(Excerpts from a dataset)
----

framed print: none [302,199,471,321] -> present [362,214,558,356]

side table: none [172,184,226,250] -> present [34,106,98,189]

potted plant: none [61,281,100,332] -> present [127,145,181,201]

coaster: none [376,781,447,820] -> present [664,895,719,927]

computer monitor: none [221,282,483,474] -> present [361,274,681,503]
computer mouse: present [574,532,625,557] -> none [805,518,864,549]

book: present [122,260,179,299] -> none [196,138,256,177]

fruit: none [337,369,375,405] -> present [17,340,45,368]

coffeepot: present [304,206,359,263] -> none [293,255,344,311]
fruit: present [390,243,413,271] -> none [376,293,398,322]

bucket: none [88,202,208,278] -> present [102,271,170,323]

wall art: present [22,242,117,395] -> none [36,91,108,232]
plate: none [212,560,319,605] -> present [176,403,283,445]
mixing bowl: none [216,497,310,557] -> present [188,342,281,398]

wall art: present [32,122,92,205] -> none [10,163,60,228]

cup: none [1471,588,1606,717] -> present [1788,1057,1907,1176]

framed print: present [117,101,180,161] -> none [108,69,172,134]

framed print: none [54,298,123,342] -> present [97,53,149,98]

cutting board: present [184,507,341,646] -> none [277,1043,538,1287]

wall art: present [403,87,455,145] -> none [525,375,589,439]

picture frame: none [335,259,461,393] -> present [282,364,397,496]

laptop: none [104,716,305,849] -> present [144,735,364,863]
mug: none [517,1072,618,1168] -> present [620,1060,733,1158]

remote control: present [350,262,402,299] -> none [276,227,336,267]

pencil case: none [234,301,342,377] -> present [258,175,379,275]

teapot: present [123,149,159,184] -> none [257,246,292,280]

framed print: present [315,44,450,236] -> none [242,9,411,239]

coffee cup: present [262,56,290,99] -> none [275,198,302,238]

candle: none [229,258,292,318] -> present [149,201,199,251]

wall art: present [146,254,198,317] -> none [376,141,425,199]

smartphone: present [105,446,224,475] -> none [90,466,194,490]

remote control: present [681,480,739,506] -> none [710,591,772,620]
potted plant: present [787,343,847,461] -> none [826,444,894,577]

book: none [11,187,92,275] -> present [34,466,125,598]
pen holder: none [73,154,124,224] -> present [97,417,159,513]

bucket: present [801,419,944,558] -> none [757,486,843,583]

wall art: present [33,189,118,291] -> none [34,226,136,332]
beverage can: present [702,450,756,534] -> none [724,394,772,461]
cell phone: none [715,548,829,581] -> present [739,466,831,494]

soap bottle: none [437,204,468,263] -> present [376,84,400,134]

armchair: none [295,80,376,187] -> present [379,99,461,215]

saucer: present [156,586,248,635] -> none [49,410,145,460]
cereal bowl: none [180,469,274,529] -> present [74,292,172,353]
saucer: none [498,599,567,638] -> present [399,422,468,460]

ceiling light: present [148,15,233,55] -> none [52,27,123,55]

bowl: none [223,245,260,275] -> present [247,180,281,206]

----

- [EXERCISE DETAILS] From the entries above, write out only the lines starting at the line that holds "teapot: present [123,149,159,184]" and ending at the line that holds "bucket: present [801,419,944,558]", keeping both and matching them exactly.

- [TASK SOLUTION]
teapot: present [123,149,159,184] -> none [257,246,292,280]

framed print: present [315,44,450,236] -> none [242,9,411,239]

coffee cup: present [262,56,290,99] -> none [275,198,302,238]

candle: none [229,258,292,318] -> present [149,201,199,251]

wall art: present [146,254,198,317] -> none [376,141,425,199]

smartphone: present [105,446,224,475] -> none [90,466,194,490]

remote control: present [681,480,739,506] -> none [710,591,772,620]
potted plant: present [787,343,847,461] -> none [826,444,894,577]

book: none [11,187,92,275] -> present [34,466,125,598]
pen holder: none [73,154,124,224] -> present [97,417,159,513]

bucket: present [801,419,944,558] -> none [757,486,843,583]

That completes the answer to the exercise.